• **Text under study**:
Segment Open

The ASBJV team knew that with such dynamic plans, they needed to build a short-term planning process that could bring together the plans of multiple engineers of various disciplines to output a single plan that involved each of their subcontractors.

“Communication of plans is mission critical for us.”
Tim Kelly, Mechanical Engineer at ASBJV

Building a short-term planning process... in a spreadsheet

At the start, this was a spreadsheet. A spreadsheet in which the team would dump external handover dates, plan their works, assign locations through chainage references, and then delegate to subcontractors. However, with plans changing quickly, even the best spreadsheet (and this was a good one) gets stretched to the limit.

Adapting to handover dates from preceding trades often would result in needing to resequence almost every task in the plan. In a spreadsheet, this meant errors and potential hours of typing in dates. Frequent updates meant numerous copies of the plan without any record or history of what was changed. This made understanding what had changed and how they needed to adapt really difficult for everyone. In the end, the spreadsheet was consuming too much time to be effective.

On top of this, with increasing constraints of subcontractor resources, Tim wanted to introduce resource allocation to his planning process to flag expected numbers of electricians and other trades. “forecasting resources from our spreadsheet would have made it almost unusable without complex (and unstable) macros”

TBM in WestConnex Project

Communicating better with Aphex

Today, the ASBJV mechanical, electrical and commissioning teams plan in Aphex. For them, Aphex has become the core communication tool to the supply chain and a crucial way to rally everyone around the same plan. “We use the Published Versions to track the history of our plans and highlight what has changed to the subcontractors.“ says Tim.

Segment Closed

Records from a dataset:
Segment Open

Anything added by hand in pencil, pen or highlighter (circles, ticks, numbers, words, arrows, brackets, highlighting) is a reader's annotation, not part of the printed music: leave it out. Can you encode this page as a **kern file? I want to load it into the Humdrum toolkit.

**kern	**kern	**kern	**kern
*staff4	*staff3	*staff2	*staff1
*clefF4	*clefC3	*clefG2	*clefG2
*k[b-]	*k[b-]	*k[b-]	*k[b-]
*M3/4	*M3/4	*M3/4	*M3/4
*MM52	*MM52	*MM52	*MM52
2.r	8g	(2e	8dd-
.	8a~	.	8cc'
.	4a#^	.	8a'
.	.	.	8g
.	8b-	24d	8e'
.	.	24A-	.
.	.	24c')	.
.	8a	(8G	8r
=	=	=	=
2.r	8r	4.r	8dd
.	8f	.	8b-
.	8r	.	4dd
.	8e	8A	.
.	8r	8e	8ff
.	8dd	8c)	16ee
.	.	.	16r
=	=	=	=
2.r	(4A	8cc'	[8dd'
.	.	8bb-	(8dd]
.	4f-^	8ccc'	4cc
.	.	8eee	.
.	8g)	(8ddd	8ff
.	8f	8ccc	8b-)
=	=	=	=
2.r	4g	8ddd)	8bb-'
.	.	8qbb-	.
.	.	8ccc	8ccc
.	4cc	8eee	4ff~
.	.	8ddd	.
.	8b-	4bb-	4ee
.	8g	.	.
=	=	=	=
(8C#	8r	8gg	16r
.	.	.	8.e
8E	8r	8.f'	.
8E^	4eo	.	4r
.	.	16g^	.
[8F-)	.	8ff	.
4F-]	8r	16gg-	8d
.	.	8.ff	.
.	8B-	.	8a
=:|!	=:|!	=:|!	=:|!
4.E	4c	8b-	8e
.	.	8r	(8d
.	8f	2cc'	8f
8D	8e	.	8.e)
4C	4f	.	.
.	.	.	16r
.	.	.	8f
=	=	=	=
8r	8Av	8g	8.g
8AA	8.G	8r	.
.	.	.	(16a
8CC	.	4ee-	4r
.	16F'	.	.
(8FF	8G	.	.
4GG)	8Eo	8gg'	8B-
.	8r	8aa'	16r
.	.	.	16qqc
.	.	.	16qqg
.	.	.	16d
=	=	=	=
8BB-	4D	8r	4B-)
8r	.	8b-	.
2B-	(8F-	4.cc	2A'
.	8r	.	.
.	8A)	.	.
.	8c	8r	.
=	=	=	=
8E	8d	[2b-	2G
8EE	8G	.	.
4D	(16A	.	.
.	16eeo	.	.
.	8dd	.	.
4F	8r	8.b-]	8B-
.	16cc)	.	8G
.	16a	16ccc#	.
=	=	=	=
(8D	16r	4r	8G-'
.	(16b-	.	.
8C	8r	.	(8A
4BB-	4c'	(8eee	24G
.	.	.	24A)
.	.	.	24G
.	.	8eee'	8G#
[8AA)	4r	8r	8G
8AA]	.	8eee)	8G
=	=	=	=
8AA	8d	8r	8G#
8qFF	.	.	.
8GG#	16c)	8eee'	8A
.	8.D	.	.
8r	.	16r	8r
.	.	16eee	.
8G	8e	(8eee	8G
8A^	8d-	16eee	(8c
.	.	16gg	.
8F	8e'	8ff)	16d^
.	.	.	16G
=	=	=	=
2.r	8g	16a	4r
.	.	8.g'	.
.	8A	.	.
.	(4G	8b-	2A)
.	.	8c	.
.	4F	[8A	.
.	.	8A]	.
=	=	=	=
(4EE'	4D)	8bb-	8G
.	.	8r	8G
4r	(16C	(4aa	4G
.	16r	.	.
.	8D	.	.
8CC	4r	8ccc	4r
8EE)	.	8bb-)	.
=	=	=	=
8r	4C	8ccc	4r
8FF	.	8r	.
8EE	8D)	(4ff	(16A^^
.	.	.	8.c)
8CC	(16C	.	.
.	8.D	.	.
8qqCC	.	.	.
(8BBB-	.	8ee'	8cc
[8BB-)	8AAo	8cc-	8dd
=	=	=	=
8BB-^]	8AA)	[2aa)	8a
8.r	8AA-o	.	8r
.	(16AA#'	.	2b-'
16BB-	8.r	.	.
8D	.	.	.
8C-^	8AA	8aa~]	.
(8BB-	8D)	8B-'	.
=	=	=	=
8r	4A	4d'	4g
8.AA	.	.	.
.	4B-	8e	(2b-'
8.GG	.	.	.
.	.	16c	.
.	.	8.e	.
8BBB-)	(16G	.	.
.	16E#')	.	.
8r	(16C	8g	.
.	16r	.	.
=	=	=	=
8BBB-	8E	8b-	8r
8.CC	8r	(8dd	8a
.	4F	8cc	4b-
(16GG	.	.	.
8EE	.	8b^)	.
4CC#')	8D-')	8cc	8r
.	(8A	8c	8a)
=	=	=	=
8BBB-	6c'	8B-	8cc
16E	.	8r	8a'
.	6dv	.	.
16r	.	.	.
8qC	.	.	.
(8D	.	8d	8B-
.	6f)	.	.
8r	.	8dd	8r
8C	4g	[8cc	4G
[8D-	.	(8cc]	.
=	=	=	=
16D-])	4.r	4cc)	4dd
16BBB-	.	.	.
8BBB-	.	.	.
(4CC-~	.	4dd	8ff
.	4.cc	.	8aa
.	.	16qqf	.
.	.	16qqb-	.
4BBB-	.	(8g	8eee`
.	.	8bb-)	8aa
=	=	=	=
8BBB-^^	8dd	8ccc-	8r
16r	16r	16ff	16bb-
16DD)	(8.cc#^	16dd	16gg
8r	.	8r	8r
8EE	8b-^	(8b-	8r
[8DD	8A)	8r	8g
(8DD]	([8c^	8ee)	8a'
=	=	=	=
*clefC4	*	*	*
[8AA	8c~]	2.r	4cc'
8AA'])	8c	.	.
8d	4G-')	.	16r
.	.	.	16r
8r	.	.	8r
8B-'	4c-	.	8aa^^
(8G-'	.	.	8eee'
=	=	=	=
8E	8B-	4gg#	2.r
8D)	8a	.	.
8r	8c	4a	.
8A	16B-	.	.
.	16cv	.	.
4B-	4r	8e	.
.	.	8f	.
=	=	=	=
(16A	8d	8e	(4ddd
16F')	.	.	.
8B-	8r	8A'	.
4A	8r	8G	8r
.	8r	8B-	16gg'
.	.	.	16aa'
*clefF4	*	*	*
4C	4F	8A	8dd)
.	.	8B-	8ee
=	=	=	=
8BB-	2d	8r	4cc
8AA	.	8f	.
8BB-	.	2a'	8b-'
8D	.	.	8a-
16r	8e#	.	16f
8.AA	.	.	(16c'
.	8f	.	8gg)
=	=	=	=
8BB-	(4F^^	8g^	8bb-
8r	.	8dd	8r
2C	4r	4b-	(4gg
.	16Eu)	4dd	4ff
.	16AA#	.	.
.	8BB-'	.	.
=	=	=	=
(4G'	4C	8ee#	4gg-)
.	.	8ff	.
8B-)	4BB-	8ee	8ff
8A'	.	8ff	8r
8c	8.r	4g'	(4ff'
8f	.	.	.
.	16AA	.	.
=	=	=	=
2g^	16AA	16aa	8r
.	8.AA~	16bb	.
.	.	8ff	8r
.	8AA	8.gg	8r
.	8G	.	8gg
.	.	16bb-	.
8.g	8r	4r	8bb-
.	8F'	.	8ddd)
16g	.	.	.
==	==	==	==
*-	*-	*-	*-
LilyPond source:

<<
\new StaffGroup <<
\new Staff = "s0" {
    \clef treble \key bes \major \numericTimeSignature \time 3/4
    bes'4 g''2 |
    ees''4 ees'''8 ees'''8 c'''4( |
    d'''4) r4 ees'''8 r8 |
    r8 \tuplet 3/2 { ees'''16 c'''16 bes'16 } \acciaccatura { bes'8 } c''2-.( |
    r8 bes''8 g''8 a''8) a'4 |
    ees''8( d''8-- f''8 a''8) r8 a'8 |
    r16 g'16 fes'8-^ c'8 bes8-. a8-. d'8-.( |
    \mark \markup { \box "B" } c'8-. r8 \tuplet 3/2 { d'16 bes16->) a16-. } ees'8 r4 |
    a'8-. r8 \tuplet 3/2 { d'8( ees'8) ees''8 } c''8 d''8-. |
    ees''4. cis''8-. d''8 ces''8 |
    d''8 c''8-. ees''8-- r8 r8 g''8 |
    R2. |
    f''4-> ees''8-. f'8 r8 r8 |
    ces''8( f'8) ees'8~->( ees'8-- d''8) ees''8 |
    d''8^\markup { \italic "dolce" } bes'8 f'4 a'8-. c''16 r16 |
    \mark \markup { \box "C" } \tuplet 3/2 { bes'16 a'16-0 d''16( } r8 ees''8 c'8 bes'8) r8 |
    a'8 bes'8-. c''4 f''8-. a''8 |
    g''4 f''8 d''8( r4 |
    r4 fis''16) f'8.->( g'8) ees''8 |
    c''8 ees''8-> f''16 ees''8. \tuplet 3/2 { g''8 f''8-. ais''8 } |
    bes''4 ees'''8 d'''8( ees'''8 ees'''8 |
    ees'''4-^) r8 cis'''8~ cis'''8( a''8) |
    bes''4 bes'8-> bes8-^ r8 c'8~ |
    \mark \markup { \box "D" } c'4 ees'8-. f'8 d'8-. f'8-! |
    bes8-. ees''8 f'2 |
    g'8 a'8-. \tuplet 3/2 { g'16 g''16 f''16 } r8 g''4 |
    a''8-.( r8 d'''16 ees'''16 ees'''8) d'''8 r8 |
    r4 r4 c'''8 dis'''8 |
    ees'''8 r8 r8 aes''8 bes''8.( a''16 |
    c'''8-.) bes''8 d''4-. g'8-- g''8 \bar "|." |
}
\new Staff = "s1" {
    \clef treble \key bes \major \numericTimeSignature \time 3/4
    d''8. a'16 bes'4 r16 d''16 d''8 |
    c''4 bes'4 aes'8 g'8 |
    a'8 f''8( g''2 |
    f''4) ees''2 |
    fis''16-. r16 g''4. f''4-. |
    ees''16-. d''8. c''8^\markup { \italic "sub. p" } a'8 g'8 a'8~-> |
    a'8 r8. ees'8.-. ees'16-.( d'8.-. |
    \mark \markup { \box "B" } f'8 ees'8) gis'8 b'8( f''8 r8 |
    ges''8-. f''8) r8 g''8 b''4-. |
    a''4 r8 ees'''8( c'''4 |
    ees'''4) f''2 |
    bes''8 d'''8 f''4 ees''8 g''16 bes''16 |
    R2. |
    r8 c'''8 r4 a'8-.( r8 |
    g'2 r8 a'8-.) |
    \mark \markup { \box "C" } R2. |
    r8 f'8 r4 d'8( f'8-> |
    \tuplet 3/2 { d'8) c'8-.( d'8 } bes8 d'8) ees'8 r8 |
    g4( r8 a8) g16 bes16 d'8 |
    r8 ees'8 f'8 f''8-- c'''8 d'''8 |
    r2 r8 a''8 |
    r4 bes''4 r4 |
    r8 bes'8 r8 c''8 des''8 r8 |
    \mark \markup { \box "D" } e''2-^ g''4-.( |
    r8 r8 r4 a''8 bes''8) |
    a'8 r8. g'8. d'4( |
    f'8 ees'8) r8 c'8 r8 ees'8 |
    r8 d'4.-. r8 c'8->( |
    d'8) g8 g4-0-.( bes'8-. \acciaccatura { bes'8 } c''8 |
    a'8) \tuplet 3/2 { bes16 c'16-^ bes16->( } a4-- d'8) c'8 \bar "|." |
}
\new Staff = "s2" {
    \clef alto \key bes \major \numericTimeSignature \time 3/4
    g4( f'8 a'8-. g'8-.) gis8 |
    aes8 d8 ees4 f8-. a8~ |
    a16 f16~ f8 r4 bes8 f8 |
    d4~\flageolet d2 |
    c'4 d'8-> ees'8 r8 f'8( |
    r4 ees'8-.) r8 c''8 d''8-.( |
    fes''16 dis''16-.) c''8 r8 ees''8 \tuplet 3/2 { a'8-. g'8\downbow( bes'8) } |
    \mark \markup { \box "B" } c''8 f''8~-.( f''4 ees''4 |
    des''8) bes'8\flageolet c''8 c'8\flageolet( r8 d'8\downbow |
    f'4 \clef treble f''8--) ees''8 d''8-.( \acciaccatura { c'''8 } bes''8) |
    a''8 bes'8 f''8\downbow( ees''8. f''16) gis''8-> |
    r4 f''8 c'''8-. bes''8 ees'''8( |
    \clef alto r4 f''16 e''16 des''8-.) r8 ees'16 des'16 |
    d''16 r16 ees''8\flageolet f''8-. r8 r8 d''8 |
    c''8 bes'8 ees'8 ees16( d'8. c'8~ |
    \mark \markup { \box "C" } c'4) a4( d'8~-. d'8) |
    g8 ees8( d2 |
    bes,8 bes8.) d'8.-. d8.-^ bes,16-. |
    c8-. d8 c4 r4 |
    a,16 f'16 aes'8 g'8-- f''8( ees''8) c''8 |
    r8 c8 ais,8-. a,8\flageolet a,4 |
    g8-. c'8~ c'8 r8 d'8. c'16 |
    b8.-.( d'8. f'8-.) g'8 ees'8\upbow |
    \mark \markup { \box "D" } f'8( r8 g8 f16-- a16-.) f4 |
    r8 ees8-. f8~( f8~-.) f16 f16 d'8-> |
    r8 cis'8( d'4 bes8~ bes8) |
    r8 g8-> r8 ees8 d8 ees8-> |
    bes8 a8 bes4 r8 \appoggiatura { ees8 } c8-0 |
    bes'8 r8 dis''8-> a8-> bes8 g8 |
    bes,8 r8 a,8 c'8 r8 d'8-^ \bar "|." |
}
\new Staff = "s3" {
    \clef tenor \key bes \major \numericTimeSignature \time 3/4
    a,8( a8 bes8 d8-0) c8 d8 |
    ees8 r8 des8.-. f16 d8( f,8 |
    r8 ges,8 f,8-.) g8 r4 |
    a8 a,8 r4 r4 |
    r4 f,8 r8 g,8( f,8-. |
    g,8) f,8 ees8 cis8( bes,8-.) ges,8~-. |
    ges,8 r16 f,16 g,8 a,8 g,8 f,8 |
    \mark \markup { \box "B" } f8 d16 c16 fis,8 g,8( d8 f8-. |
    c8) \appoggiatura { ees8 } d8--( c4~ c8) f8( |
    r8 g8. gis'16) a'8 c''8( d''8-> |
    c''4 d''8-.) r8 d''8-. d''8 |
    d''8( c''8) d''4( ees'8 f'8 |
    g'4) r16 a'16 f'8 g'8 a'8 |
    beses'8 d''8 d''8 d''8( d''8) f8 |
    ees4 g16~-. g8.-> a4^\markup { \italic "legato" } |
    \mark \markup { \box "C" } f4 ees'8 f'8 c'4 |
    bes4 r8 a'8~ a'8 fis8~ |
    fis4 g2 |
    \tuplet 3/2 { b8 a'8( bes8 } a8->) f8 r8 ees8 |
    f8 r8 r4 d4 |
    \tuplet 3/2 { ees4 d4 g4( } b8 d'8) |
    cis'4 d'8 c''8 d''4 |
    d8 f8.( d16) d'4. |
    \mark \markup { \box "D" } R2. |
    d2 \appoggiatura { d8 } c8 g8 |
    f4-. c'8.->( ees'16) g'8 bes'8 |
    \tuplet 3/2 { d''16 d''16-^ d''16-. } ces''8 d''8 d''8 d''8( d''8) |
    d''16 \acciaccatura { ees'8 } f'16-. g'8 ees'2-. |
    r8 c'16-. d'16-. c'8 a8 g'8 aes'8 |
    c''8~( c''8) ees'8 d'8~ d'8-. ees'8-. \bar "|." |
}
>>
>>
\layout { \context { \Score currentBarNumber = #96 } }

Segment Closed

• **Task set**:
A) Based on the text about ASBJV's planning, say whether each statement agrees with it. Answer yes or no for each, and quote the words that decide it.
(i) The team's spreadsheet assigned locations using chainage references.
(ii) Frequent updates to the spreadsheet left a clear record of what had changed.
(iii) Tim Kelly is an electrical engineer at ASBJV.
B) Using the text about ASBJV's planning, explain in one to three sentences why the spreadsheet stopped working well for the team.
C) Continue the text about ASBJV's planning, starting after its last sentence.
The records have nothing to do with the text about ASBJV's planning.

• **Responses to the tasks**:
A)
(i) Yes: "assign locations through chainage references"
(ii) No: "Frequent updates meant numerous copies of the plan without any record or history of what was changed."
(iii) No: "Tim Kelly, Mechanical Engineer at ASBJV"

B) Adjusting to handover dates from earlier trades often meant resequencing almost every task, which in a spreadsheet led to errors and hours of typing in dates. Frequent updates also created many copies with no history of changes, so it was hard for everyone to see what had changed. In the end the spreadsheet took up too much time to be effective.

C)
“We use the Published Versions to track the history of our plans and highlight what has changed to the subcontractors.”
Tim Kelly, Mechanical Engineer at ASBJV

To manage the rapidly changing site and keep their subcontractors in the loop, ASBJV have built a process around;

  • Work is owned and updated by 15 Project Engineers
  • Weekly updates and Publication of the plan (in crucial sprints, this compresses to daily updates and publication)
  • A combination of Interactive Link sharing and a series of standardised PDF outputs shared to over 50 of the site team and subcontractors
  • Weekly Program reviews hosted by the Planners
  • Sandboxed Aphex Projects to run WOTIF or acceleration scenarios

The team also used a custom WBS structure to help identify the location of the work, “we created a location-based WBS in Aphex to allow us to quickly filter to sections of work area varying levels of granularity,” states Tim, “we also run a very strict publication deadline so everyone knows not to be late!”.

Baseline Overlay on Aphex to show slippage in the short-term plan

Layering in resources to help the supply team

By migrating short-term planning to Aphex, the ASBJV team were finally able to include resources in their short-term plans.

Through critical periods, the engineers will not only assign the Subcontractor and Subcontractor crew to works, but also an estimate of the numbers of each specific trade that would be required for a task. Adding this to their plans unlocked complete visibility on resource demand for everyone.

Tim adds, “adding in labour resources and gangs to our plans allows us to level the resources in real time and make sure there is no miscommunication with site”.

Supporting communication through critical periods

As one of Australia’s largest projects, there are few teams that deal with project risk and complexity to the level faced by the ASBJV team on M4-M5 Link Tunnels.

It is during periods of high risk and pressure that the value of project tools and processes catalyse. Mission-critical tools assist the team in managing the parts of the project that must succeed if the project is to be a success.

For the ASBJV team, communicating plans was that mission-critical thing. Tim said it plainly, “to be honest, we don’t use most of the functionality of Aphex; for us it is just about communicating our plans down”.